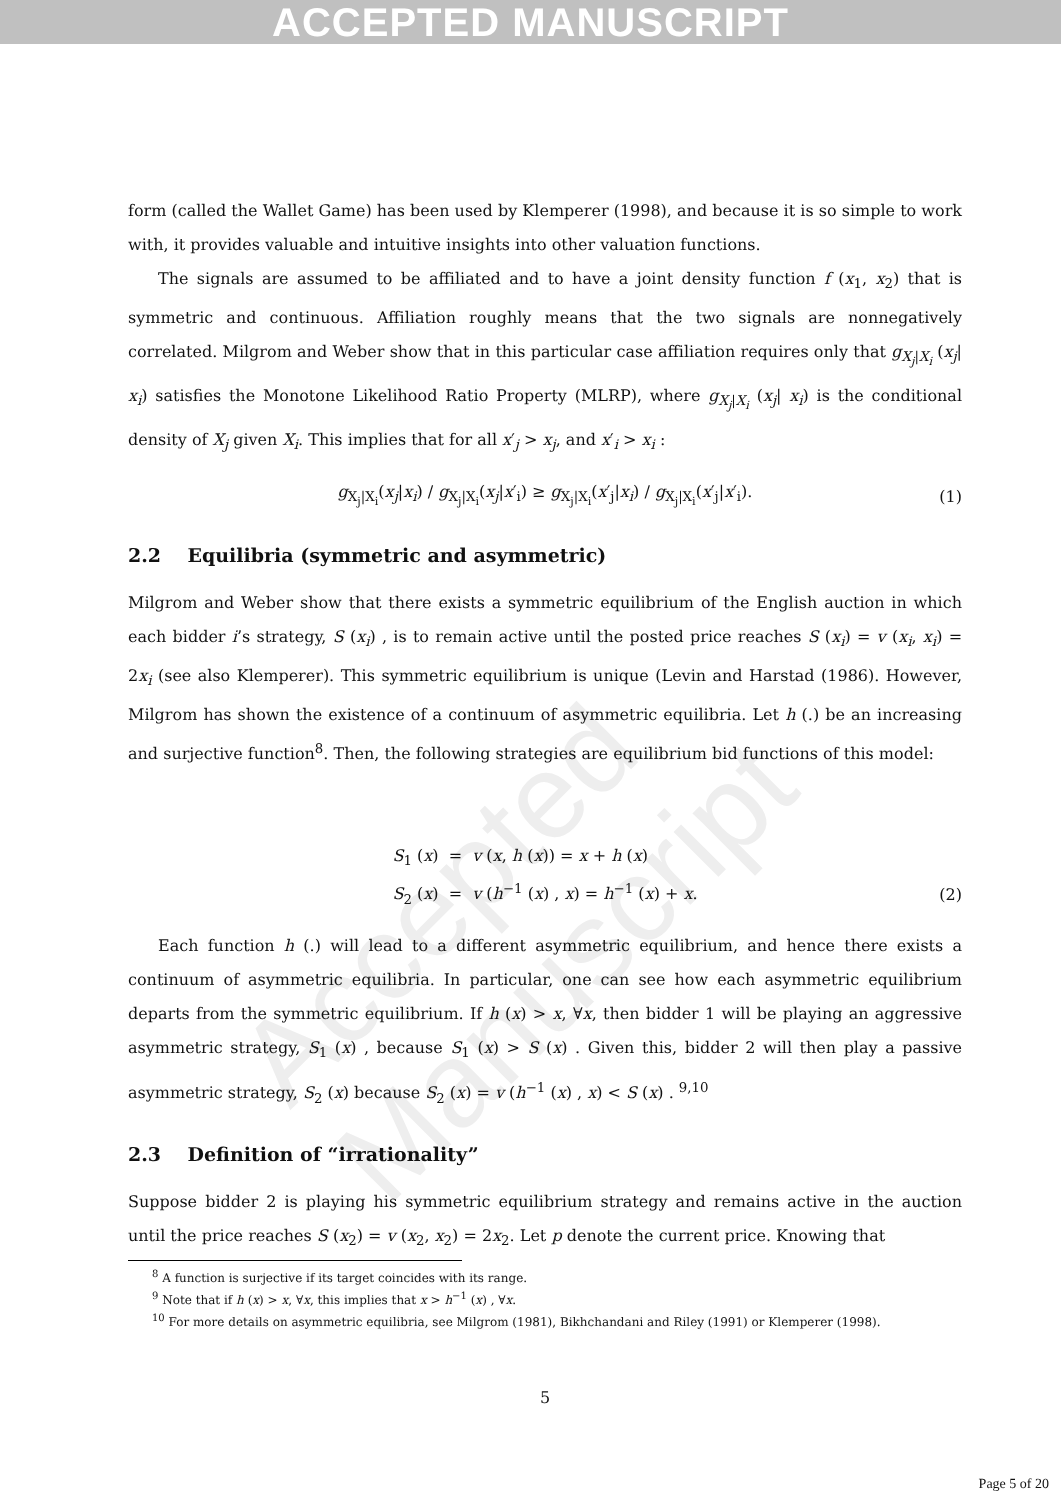ACCEPTED MANUSCRIPT
Accepted Manuscript
form (called the Wallet Game) has been used by Klemperer (1998), and because it is so simple to work with, it provides valuable and intuitive insights into other valuation functions.
The signals are assumed to be affiliated and to have a joint density function f (x<sub>1</sub>, x<sub>2</sub>) that is symmetric and continuous. Affiliation roughly means that the two signals are nonnegatively correlated. Milgrom and Weber show that in this particular case affiliation requires only that g<sub>X<sub>j</sub>|X<sub>i</sub></sub> (x<sub>j</sub>| x<sub>i</sub>) satisfies the Monotone Likelihood Ratio Property (MLRP), where g<sub>X<sub>j</sub>|X<sub>i</sub></sub> (x<sub>j</sub>| x<sub>i</sub>) is the conditional density of X<sub>j</sub> given X<sub>i</sub>. This implies that for all x′<sub>j</sub> > x<sub>j</sub>, and x′<sub>i</sub> > x<sub>i</sub> :
g<sub>X<sub>j</sub>|X<sub>i</sub></sub>(x<sub>j</sub>|x<sub>i</sub>) / g<sub>X<sub>j</sub>|X<sub>i</sub></sub>(x<sub>j</sub>|x′<sub>i</sub>) ≥ g<sub>X<sub>j</sub>|X<sub>i</sub></sub>(x′<sub>j</sub>|x<sub>i</sub>) / g<sub>X<sub>j</sub>|X<sub>i</sub></sub>(x′<sub>j</sub>|x′<sub>i</sub>).
(1)
2.2 Equilibria (symmetric and asymmetric)
Milgrom and Weber show that there exists a symmetric equilibrium of the English auction in which each bidder i’s strategy, S (x<sub>i</sub>) , is to remain active until the posted price reaches S (x<sub>i</sub>) = v (x<sub>i</sub>, x<sub>i</sub>) = 2x<sub>i</sub> (see also Klemperer). This symmetric equilibrium is unique (Levin and Harstad (1986). However, Milgrom has shown the existence of a continuum of asymmetric equilibria. Let h (.) be an increasing and surjective function<sup>8</sup>. Then, the following strategies are equilibrium bid functions of this model:
S<sub>1</sub> (x) = v (x, h (x)) = x + h (x)
S<sub>2</sub> (x) = v (h<sup>−1</sup> (x) , x) = h<sup>−1</sup> (x) + x.
(2)
Each function h (.) will lead to a different asymmetric equilibrium, and hence there exists a continuum of asymmetric equilibria. In particular, one can see how each asymmetric equilibrium departs from the symmetric equilibrium. If h (x) > x, ∀x, then bidder 1 will be playing an aggressive asymmetric strategy, S<sub>1</sub> (x) , because S<sub>1</sub> (x) > S (x) . Given this, bidder 2 will then play a passive asymmetric strategy, S<sub>2</sub> (x) because S<sub>2</sub> (x) = v (h<sup>−1</sup> (x) , x) < S (x) . <sup>9,10</sup>
2.3 Definition of “irrationality”
Suppose bidder 2 is playing his symmetric equilibrium strategy and remains active in the auction until the price reaches S (x<sub>2</sub>) = v (x<sub>2</sub>, x<sub>2</sub>) = 2x<sub>2</sub>. Let p denote the current price. Knowing that
<sup>8</sup> A function is surjective if its target coincides with its range.
<sup>9</sup> Note that if h (x) > x, ∀x, this implies that x > h<sup>−1</sup> (x) , ∀x.
<sup>10</sup> For more details on asymmetric equilibria, see Milgrom (1981), Bikhchandani and Riley (1991) or Klemperer (1998).
5
Page 5 of 20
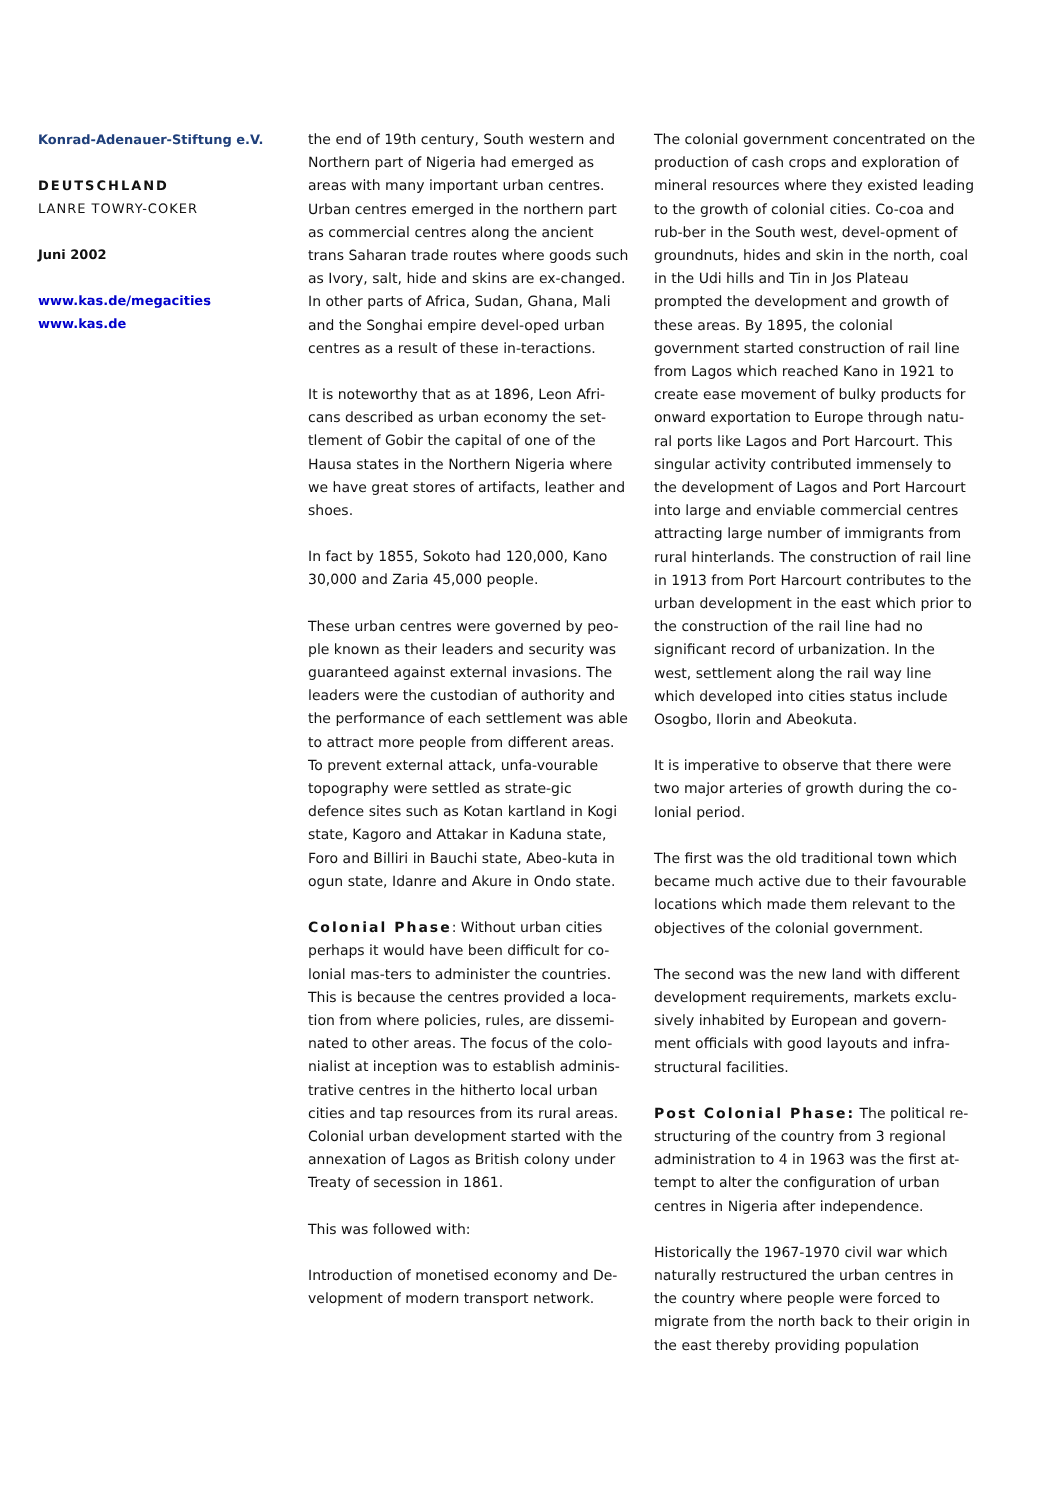Konrad-Adenauer-Stiftung e.V.
DEUTSCHLAND
LANRE TOWRY-COKER
Juni 2002
www.kas.de/megacities
www.kas.de
the end of 19th century, South western and Northern part of Nigeria had emerged as areas with many important urban centres. Urban centres emerged in the northern part as commercial centres along the ancient trans Saharan trade routes where goods such as Ivory, salt, hide and skins are ex-changed. In other parts of Africa, Sudan, Ghana, Mali and the Songhai empire devel-oped urban centres as a result of these in-teractions.
It is noteworthy that as at 1896, Leon Afri-cans described as urban economy the set-tlement of Gobir the capital of one of the Hausa states in the Northern Nigeria where we have great stores of artifacts, leather and shoes.
In fact by 1855, Sokoto had 120,000, Kano 30,000 and Zaria 45,000 people.
These urban centres were governed by peo-ple known as their leaders and security was guaranteed against external invasions. The leaders were the custodian of authority and the performance of each settlement was able to attract more people from different areas. To prevent external attack, unfa-vourable topography were settled as strate-gic defence sites such as Kotan kartland in Kogi state, Kagoro and Attakar in Kaduna state, Foro and Billiri in Bauchi state, Abeo-kuta in ogun state, Idanre and Akure in Ondo state.
Colonial Phase: Without urban cities perhaps it would have been difficult for co-lonial mas-ters to administer the countries. This is because the centres provided a loca-tion from where policies, rules, are dissemi-nated to other areas. The focus of the colo-nialist at inception was to establish adminis-trative centres in the hitherto local urban cities and tap resources from its rural areas. Colonial urban development started with the annexation of Lagos as British colony under Treaty of secession in 1861.
This was followed with:
Introduction of monetised economy and De-velopment of modern transport network.
The colonial government concentrated on the production of cash crops and exploration of mineral resources where they existed leading to the growth of colonial cities. Co-coa and rub-ber in the South west, devel-opment of groundnuts, hides and skin in the north, coal in the Udi hills and Tin in Jos Plateau prompted the development and growth of these areas. By 1895, the colonial government started construction of rail line from Lagos which reached Kano in 1921 to create ease movement of bulky products for onward exportation to Europe through natu-ral ports like Lagos and Port Harcourt. This singular activity contributed immensely to the development of Lagos and Port Harcourt into large and enviable commercial centres attracting large number of immigrants from rural hinterlands. The construction of rail line in 1913 from Port Harcourt contributes to the urban development in the east which prior to the construction of the rail line had no significant record of urbanization. In the west, settlement along the rail way line which developed into cities status include Osogbo, Ilorin and Abeokuta.
It is imperative to observe that there were two major arteries of growth during the co-lonial period.
The first was the old traditional town which became much active due to their favourable locations which made them relevant to the objectives of the colonial government.
The second was the new land with different development requirements, markets exclu-sively inhabited by European and govern-ment officials with good layouts and infra-structural facilities.
Post Colonial Phase: The political re-structuring of the country from 3 regional administration to 4 in 1963 was the first at-tempt to alter the configuration of urban centres in Nigeria after independence.
Historically the 1967-1970 civil war which naturally restructured the urban centres in the country where people were forced to migrate from the north back to their origin in the east thereby providing population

━━━━━━━━━━━━━━━━━━━━━━━━━━━━━━

• **WORK TO COMPLETE**
Please return all of the entries word for word, excluding the pictures.

• **YOUR RESPONSE**
ACCEPTED MANUSCRIPT
Accepted Manuscript
form (called the Wallet Game) has been used by Klemperer (1998), and because it is so simple to work with, it provides valuable and intuitive insights into other valuation functions.
The signals are assumed to be affiliated and to have a joint density function f (x<sub>1</sub>, x<sub>2</sub>) that is symmetric and continuous. Affiliation roughly means that the two signals are nonnegatively correlated. Milgrom and Weber show that in this particular case affiliation requires only that g<sub>X<sub>j</sub>|X<sub>i</sub></sub> (x<sub>j</sub>| x<sub>i</sub>) satisfies the Monotone Likelihood Ratio Property (MLRP), where g<sub>X<sub>j</sub>|X<sub>i</sub></sub> (x<sub>j</sub>| x<sub>i</sub>) is the conditional density of X<sub>j</sub> given X<sub>i</sub>. This implies that for all x′<sub>j</sub> > x<sub>j</sub>, and x′<sub>i</sub> > x<sub>i</sub> :
g<sub>X<sub>j</sub>|X<sub>i</sub></sub>(x<sub>j</sub>|x<sub>i</sub>) / g<sub>X<sub>j</sub>|X<sub>i</sub></sub>(x<sub>j</sub>|x′<sub>i</sub>) ≥ g<sub>X<sub>j</sub>|X<sub>i</sub></sub>(x′<sub>j</sub>|x<sub>i</sub>) / g<sub>X<sub>j</sub>|X<sub>i</sub></sub>(x′<sub>j</sub>|x′<sub>i</sub>).
(1)
2.2 Equilibria (symmetric and asymmetric)
Milgrom and Weber show that there exists a symmetric equilibrium of the English auction in which each bidder i’s strategy, S (x<sub>i</sub>) , is to remain active until the posted price reaches S (x<sub>i</sub>) = v (x<sub>i</sub>, x<sub>i</sub>) = 2x<sub>i</sub> (see also Klemperer). This symmetric equilibrium is unique (Levin and Harstad (1986). However, Milgrom has shown the existence of a continuum of asymmetric equilibria. Let h (.) be an increasing and surjective function<sup>8</sup>. Then, the following strategies are equilibrium bid functions of this model:
S<sub>1</sub> (x) = v (x, h (x)) = x + h (x)
S<sub>2</sub> (x) = v (h<sup>−1</sup> (x) , x) = h<sup>−1</sup> (x) + x.
(2)
Each function h (.) will lead to a different asymmetric equilibrium, and hence there exists a continuum of asymmetric equilibria. In particular, one can see how each asymmetric equilibrium departs from the symmetric equilibrium. If h (x) > x, ∀x, then bidder 1 will be playing an aggressive asymmetric strategy, S<sub>1</sub> (x) , because S<sub>1</sub> (x) > S (x) . Given this, bidder 2 will then play a passive asymmetric strategy, S<sub>2</sub> (x) because S<sub>2</sub> (x) = v (h<sup>−1</sup> (x) , x) < S (x) . <sup>9,10</sup>
2.3 Definition of “irrationality”
Suppose bidder 2 is playing his symmetric equilibrium strategy and remains active in the auction until the price reaches S (x<sub>2</sub>) = v (x<sub>2</sub>, x<sub>2</sub>) = 2x<sub>2</sub>. Let p denote the current price. Knowing that
<sup>8</sup> A function is surjective if its target coincides with its range.
<sup>9</sup> Note that if h (x) > x, ∀x, this implies that x > h<sup>−1</sup> (x) , ∀x.
<sup>10</sup> For more details on asymmetric equilibria, see Milgrom (1981), Bikhchandani and Riley (1991) or Klemperer (1998).
5
Page 5 of 20
Konrad-Adenauer-Stiftung e.V.
DEUTSCHLAND
LANRE TOWRY-COKER
Juni 2002
www.kas.de/megacities
www.kas.de
the end of 19th century, South western and Northern part of Nigeria had emerged as areas with many important urban centres. Urban centres emerged in the northern part as commercial centres along the ancient trans Saharan trade routes where goods such as Ivory, salt, hide and skins are ex-changed. In other parts of Africa, Sudan, Ghana, Mali and the Songhai empire devel-oped urban centres as a result of these in-teractions.
It is noteworthy that as at 1896, Leon Afri-cans described as urban economy the set-tlement of Gobir the capital of one of the Hausa states in the Northern Nigeria where we have great stores of artifacts, leather and shoes.
In fact by 1855, Sokoto had 120,000, Kano 30,000 and Zaria 45,000 people.
These urban centres were governed by peo-ple known as their leaders and security was guaranteed against external invasions. The leaders were the custodian of authority and the performance of each settlement was able to attract more people from different areas. To prevent external attack, unfa-vourable topography were settled as strate-gic defence sites such as Kotan kartland in Kogi state, Kagoro and Attakar in Kaduna state, Foro and Billiri in Bauchi state, Abeo-kuta in ogun state, Idanre and Akure in Ondo state.
Colonial Phase: Without urban cities perhaps it would have been difficult for co-lonial mas-ters to administer the countries. This is because the centres provided a loca-tion from where policies, rules, are dissemi-nated to other areas. The focus of the colo-nialist at inception was to establish adminis-trative centres in the hitherto local urban cities and tap resources from its rural areas. Colonial urban development started with the annexation of Lagos as British colony under Treaty of secession in 1861.
This was followed with:
Introduction of monetised economy and De-velopment of modern transport network.
The colonial government concentrated on the production of cash crops and exploration of mineral resources where they existed leading to the growth of colonial cities. Co-coa and rub-ber in the South west, devel-opment of groundnuts, hides and skin in the north, coal in the Udi hills and Tin in Jos Plateau prompted the development and growth of these areas. By 1895, the colonial government started construction of rail line from Lagos which reached Kano in 1921 to create ease movement of bulky products for onward exportation to Europe through natu-ral ports like Lagos and Port Harcourt. This singular activity contributed immensely to the development of Lagos and Port Harcourt into large and enviable commercial centres attracting large number of immigrants from rural hinterlands. The construction of rail line in 1913 from Port Harcourt contributes to the urban development in the east which prior to the construction of the rail line had no significant record of urbanization. In the west, settlement along the rail way line which developed into cities status include Osogbo, Ilorin and Abeokuta.
It is imperative to observe that there were two major arteries of growth during the co-lonial period.
The first was the old traditional town which became much active due to their favourable locations which made them relevant to the objectives of the colonial government.
The second was the new land with different development requirements, markets exclu-sively inhabited by European and govern-ment officials with good layouts and infra-structural facilities.
Post Colonial Phase: The political re-structuring of the country from 3 regional administration to 4 in 1963 was the first at-tempt to alter the configuration of urban centres in Nigeria after independence.
Historically the 1967-1970 civil war which naturally restructured the urban centres in the country where people were forced to migrate from the north back to their origin in the east thereby providing population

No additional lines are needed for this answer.